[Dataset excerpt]

— begin —

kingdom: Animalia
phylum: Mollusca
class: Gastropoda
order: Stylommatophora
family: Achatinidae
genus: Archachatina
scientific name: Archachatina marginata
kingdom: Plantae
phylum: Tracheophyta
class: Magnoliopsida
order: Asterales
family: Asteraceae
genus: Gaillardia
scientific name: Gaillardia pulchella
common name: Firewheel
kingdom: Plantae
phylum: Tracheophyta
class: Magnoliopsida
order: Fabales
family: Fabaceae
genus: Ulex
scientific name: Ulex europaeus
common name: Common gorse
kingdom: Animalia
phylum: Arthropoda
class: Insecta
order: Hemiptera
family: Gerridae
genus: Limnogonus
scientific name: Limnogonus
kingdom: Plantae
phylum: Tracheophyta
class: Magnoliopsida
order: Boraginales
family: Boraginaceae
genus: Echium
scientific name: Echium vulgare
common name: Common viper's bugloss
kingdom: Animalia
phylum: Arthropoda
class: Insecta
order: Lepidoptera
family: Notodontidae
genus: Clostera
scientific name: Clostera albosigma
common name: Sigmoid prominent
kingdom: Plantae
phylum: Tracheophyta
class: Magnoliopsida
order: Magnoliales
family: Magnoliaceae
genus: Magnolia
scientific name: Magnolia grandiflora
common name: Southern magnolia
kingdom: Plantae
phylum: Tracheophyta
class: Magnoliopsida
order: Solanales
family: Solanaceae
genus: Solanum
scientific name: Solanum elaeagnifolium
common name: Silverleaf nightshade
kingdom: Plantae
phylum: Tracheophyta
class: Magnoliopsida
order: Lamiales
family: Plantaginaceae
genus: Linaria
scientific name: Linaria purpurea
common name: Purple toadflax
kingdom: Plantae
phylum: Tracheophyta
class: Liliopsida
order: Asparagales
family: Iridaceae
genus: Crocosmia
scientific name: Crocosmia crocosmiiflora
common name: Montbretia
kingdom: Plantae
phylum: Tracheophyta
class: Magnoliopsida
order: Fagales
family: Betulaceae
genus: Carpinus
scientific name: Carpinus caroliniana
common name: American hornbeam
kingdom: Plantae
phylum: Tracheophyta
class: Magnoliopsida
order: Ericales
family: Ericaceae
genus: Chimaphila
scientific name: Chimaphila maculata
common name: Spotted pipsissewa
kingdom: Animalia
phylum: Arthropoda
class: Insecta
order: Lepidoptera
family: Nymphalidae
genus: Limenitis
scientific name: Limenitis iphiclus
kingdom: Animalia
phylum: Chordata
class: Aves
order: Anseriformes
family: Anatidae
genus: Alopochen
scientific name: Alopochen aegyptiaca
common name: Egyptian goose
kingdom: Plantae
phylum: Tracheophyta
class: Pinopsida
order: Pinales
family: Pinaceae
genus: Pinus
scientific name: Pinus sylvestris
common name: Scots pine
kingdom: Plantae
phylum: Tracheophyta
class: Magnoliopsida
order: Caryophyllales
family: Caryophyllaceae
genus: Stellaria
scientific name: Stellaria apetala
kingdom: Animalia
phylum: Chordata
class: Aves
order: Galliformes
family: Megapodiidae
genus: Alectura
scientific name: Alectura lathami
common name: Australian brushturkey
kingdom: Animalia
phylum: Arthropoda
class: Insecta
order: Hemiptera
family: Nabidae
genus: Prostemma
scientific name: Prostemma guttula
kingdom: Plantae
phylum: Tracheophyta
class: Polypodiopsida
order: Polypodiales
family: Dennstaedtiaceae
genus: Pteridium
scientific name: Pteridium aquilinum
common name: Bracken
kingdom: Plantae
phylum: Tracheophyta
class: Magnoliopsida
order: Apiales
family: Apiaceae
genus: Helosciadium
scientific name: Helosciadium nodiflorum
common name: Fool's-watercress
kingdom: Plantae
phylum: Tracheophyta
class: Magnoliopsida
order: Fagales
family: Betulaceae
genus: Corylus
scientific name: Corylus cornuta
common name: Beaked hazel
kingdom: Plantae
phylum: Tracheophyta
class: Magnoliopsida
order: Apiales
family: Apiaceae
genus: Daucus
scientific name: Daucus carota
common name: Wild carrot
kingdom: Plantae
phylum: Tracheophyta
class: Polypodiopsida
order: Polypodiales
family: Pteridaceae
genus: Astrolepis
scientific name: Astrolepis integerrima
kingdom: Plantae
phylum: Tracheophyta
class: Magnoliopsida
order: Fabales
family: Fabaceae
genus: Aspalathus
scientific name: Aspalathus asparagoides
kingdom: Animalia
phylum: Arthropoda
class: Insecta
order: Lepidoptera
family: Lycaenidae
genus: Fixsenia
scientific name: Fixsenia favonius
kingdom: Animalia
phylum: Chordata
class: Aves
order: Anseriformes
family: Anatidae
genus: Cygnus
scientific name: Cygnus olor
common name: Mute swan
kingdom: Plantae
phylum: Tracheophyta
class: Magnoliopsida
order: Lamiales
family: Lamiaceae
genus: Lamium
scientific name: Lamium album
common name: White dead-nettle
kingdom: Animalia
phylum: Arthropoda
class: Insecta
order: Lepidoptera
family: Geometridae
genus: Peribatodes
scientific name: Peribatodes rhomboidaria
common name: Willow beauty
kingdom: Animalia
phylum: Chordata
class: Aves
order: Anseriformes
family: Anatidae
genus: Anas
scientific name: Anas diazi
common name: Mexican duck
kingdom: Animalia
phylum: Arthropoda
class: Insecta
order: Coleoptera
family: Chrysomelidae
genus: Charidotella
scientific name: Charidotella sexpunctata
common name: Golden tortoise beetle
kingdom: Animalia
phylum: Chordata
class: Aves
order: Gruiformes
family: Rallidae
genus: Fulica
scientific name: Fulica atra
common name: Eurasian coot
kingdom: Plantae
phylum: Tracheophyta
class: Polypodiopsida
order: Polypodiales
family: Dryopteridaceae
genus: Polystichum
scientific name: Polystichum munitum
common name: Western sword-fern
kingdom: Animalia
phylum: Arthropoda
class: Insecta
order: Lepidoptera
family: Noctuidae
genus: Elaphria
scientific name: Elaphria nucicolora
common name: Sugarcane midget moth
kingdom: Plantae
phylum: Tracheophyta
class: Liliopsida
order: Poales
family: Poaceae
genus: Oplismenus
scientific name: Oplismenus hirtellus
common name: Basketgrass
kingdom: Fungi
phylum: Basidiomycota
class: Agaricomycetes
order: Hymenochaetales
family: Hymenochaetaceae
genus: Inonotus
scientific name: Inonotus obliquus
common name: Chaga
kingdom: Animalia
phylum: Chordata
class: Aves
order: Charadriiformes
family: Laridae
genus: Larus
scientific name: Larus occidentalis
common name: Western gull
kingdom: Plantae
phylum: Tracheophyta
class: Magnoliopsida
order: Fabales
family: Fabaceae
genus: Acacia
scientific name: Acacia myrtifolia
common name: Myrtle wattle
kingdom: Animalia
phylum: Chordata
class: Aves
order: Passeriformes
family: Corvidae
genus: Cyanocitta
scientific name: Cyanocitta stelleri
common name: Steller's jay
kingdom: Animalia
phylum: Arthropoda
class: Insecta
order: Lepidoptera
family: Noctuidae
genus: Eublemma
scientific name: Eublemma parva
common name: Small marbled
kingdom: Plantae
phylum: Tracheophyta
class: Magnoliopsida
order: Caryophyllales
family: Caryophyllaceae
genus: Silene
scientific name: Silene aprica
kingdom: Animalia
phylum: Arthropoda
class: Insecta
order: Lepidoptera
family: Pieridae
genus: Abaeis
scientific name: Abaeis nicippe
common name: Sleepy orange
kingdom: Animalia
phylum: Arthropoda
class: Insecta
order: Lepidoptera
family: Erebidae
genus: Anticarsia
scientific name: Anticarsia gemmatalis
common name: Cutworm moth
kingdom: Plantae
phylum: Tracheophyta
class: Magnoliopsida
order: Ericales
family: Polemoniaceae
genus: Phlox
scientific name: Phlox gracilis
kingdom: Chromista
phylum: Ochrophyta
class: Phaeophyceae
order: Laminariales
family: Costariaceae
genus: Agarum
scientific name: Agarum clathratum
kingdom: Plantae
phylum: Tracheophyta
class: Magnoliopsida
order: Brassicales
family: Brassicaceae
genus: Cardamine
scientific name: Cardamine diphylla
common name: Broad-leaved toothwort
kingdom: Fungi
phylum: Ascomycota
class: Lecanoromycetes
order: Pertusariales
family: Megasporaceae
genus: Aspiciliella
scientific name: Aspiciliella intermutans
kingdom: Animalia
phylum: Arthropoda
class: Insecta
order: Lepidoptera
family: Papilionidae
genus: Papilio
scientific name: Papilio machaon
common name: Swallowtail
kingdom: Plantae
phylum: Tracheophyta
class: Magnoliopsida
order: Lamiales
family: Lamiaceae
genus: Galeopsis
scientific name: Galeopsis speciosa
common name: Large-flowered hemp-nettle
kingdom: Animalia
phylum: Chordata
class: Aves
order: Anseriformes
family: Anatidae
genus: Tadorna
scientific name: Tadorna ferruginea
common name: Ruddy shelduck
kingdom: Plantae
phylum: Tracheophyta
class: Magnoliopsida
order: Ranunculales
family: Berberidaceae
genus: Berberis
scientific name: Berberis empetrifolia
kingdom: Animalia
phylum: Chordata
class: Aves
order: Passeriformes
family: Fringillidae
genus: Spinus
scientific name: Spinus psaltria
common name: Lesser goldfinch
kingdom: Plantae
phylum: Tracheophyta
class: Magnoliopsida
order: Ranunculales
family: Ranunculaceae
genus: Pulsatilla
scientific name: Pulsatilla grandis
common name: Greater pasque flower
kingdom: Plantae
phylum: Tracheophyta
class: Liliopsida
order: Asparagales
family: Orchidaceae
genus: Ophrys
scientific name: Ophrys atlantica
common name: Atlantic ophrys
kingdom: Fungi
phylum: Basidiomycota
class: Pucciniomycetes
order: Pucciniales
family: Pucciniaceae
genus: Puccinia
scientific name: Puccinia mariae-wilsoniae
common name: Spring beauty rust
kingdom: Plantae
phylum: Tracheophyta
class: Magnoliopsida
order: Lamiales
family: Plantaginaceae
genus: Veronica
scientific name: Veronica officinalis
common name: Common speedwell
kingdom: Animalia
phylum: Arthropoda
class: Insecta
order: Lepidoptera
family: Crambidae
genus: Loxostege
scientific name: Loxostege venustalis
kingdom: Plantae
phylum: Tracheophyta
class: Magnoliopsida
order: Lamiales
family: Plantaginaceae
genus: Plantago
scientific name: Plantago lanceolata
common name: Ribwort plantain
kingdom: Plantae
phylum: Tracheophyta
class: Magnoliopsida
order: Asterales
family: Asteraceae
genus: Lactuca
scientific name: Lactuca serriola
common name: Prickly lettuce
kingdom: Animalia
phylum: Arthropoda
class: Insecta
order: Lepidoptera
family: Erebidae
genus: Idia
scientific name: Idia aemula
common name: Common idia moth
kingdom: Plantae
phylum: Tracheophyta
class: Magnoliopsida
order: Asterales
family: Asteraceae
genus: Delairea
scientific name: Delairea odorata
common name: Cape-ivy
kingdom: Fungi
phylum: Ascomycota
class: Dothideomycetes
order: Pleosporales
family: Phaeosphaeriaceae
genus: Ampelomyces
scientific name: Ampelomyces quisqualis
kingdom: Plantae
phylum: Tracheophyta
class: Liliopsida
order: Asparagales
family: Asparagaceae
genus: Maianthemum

— end —

◆ **Given request**
Quote the records above from the line with "common name: Cutworm moth" to the line with "common name: Broad-leaved toothwort", copying each line exactly as it appears.

◆ **Full solution**
common name: Cutworm moth
kingdom: Plantae
phylum: Tracheophyta
class: Magnoliopsida
order: Ericales
family: Polemoniaceae
genus: Phlox
scientific name: Phlox gracilis
kingdom: Chromista
phylum: Ochrophyta
class: Phaeophyceae
order: Laminariales
family: Costariaceae
genus: Agarum
scientific name: Agarum clathratum
kingdom: Plantae
phylum: Tracheophyta
class: Magnoliopsida
order: Brassicales
family: Brassicaceae
genus: Cardamine
scientific name: Cardamine diphylla
common name: Broad-leaved toothwort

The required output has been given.